■ MATERIAL PROPORCIONADO ■
++++++++++++++++++++
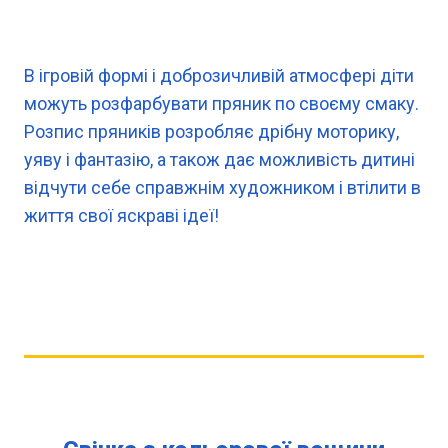
В ігровій формі і доброзичливій атмосфері діти
можуть розфарбувати пряник по своєму смаку.
Розпис пряників розробляє дрібну моторику,
уяву і фантазію, а також дає можливість дитині
відчути себе справжнім художником і втілити в
життя свої яскраві ідеї!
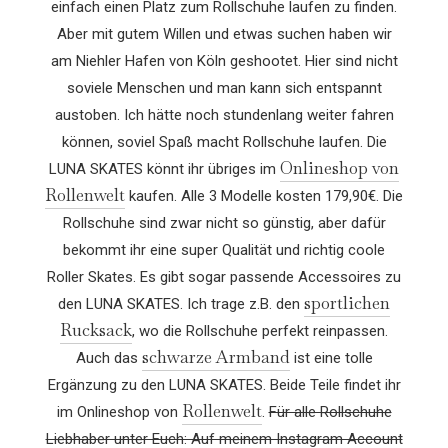
einfach einen Platz zum Rollschuhe laufen zu finden.
Aber mit gutem Willen und etwas suchen haben wir
am Niehler Hafen von Köln geshootet. Hier sind nicht
soviele Menschen und man kann sich entspannt
austoben. Ich hätte noch stundenlang weiter fahren
können, soviel Spaß macht Rollschuhe laufen. Die
Onlineshop von
LUNA SKATES könnt ihr übriges im
Rollenwelt
kaufen. Alle 3 Modelle kosten 179,90€. Die
Rollschuhe sind zwar nicht so günstig, aber dafür
bekommt ihr eine super Qualität und richtig coole
Roller Skates. Es gibt sogar passende Accessoires zu
sportlichen
den LUNA SKATES. Ich trage z.B. den
Rucksack
, wo die Rollschuhe perfekt reinpassen.
schwarze Armband
Auch das
ist eine tolle
Ergänzung zu den LUNA SKATES. Beide Teile findet ihr
Rollenwelt
im Onlineshop von
.
Für alle Rollschuhe
Liebhaber unter Euch: Auf meinem Instagram Account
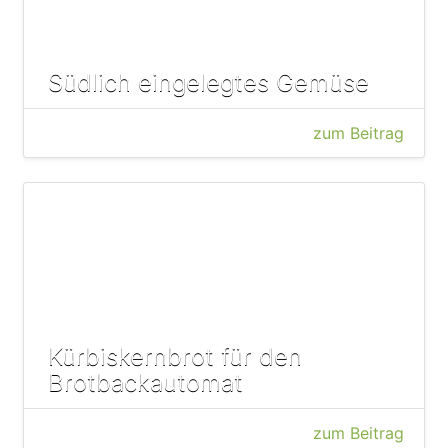
Südlich eingelegtes Gemüse
zum Beitrag
Kürbiskernbrot für den
Brotbackautomat
zum Beitrag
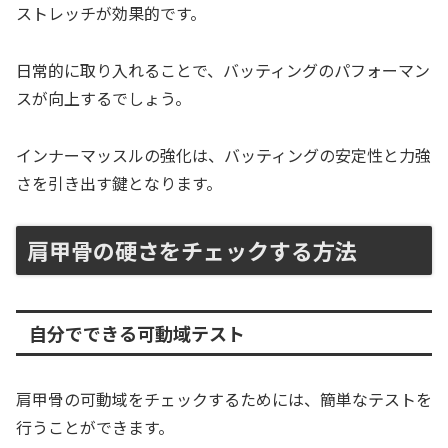
ストレッチが効果的です。
日常的に取り入れることで、バッティングのパフォーマン
スが向上するでしょう。
インナーマッスルの強化は、バッティングの安定性と力強
さを引き出す鍵となります。
肩甲骨の硬さをチェックする方法
自分でできる可動域テスト
肩甲骨の可動域をチェックするためには、簡単なテストを
行うことができます。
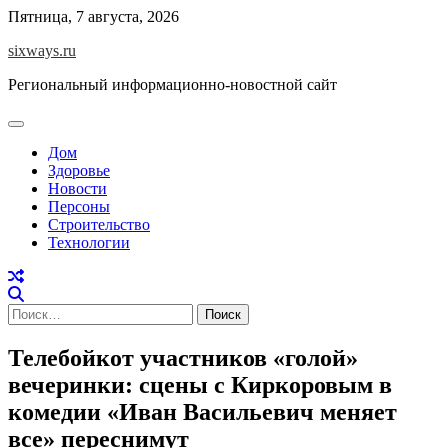
Перейти
Пятница, 7 августа, 2026
к
sixways.ru
содержимому
Региональный информационно-новостной сайт
Дом
Здоровье
Новости
Персоны
Строительство
Технологии
Найти:
Телебойкот участников «голой»
вечеринки: сцены с Киркоровым в
комедии «Иван Васильевич меняет
все» переснимут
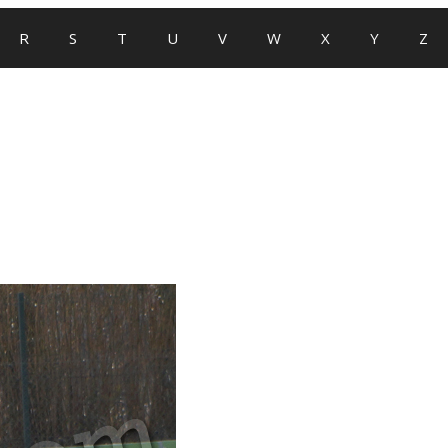
R
S
T
U
V
W
X
Y
Z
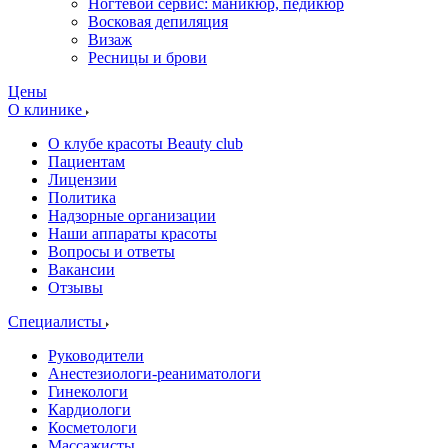
Ногтевой сервис: маникюр, педикюр
Восковая депиляция
Визаж
Ресницы и брови
Цены
О клинике
О клубе красоты Beauty club
Пациентам
Лицензии
Политика
Надзорные организации
Наши аппараты красоты
Вопросы и ответы
Вакансии
Отзывы
Специалисты
Руководители
Анестезиологи-реаниматологи
Гинекологи
Кардиологи
Косметологи
Массажисты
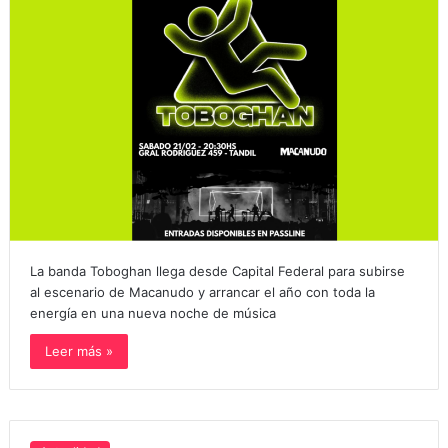
La banda Toboghan llega desde Capital Federal para subirse
al escenario de Macanudo y arrancar el año con toda la
energía en una nueva noche de música
Leer más »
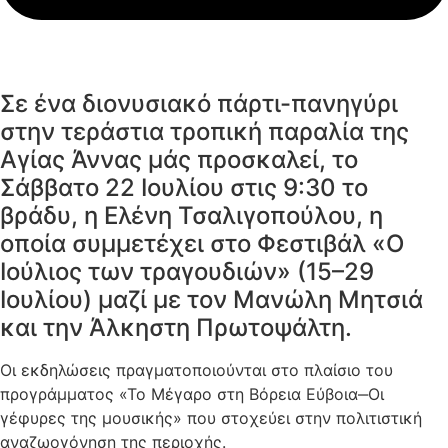
Σε ένα διονυσιακό πάρτι-πανηγύρι
στην τεράστια τροπική παραλία της
Αγίας Άννας μάς προσκαλεί, το
Σάββατο 22 Ιουλίου στις 9:30 το
βράδυ, η Ελένη Τσαλιγοπούλου, η
οποία συμμετέχει στο Φεστιβάλ «Ο
Ιούλιος των τραγουδιών» (15–29
Ιουλίου) μαζί με τον Μανώλη Μητσιά
και την Άλκηστη Πρωτοψάλτη.
Οι εκδηλώσεις πραγματοποιούνται στο πλαίσιο του
προγράμματος «Το Μέγαρο στη Βόρεια Εύβοια‒Οι
γέφυρες της μουσικής» που στοχεύει στην πολιτιστική
αναζωογόνηση της περιοχής.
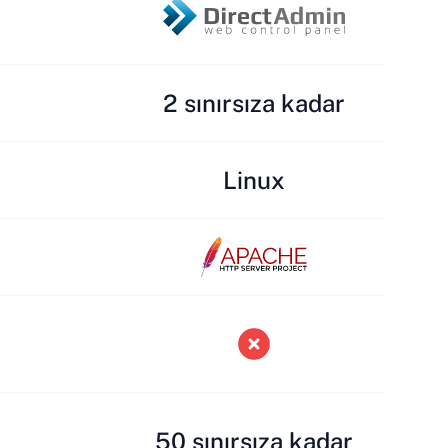
2 sınırsıza kadar
Linux
50 sınırsıza kadar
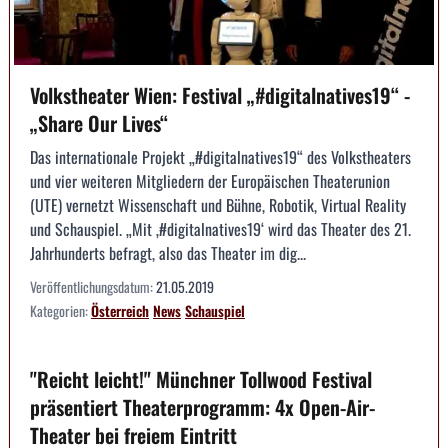
Volkstheater Wien: Festival „#digitalnatives19“ -
„Share Our Lives“
Das internationale Projekt „#digitalnatives19“ des Volkstheaters
und vier weiteren Mitgliedern der Europäischen Theaterunion
(UTE) vernetzt Wissenschaft und Bühne, Robotik, Virtual Reality
und Schauspiel. „Mit ‚#digitalnatives19‘ wird das Theater des 21.
Jahrhunderts befragt, also das Theater im dig...
Veröffentlichungsdatum:
21.05.2019
Kategorien:
Österreich
News
Schauspiel
"Reicht leicht!" Münchner Tollwood Festival
präsentiert Theaterprogramm: 4x Open-Air-
Theater bei freiem Eintritt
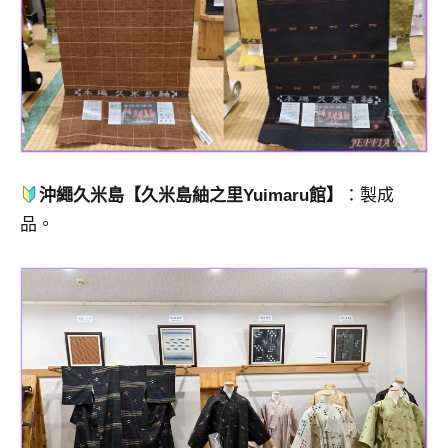
沖繩久米島【久米島紬之里Yuimaru館】
：製成
品。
++++++++++++++++++++
■ TAREA PROPUESTA ■
Indica cada línea de las entradas anteriores que contenga la palabra "στην" y cópiala completa.

■ SOLUCIÓN DEL EJERCICIO ■
στην τεράστια τροπική παραλία της
γέφυρες της μουσικής» που στοχεύει στην πολιτιστική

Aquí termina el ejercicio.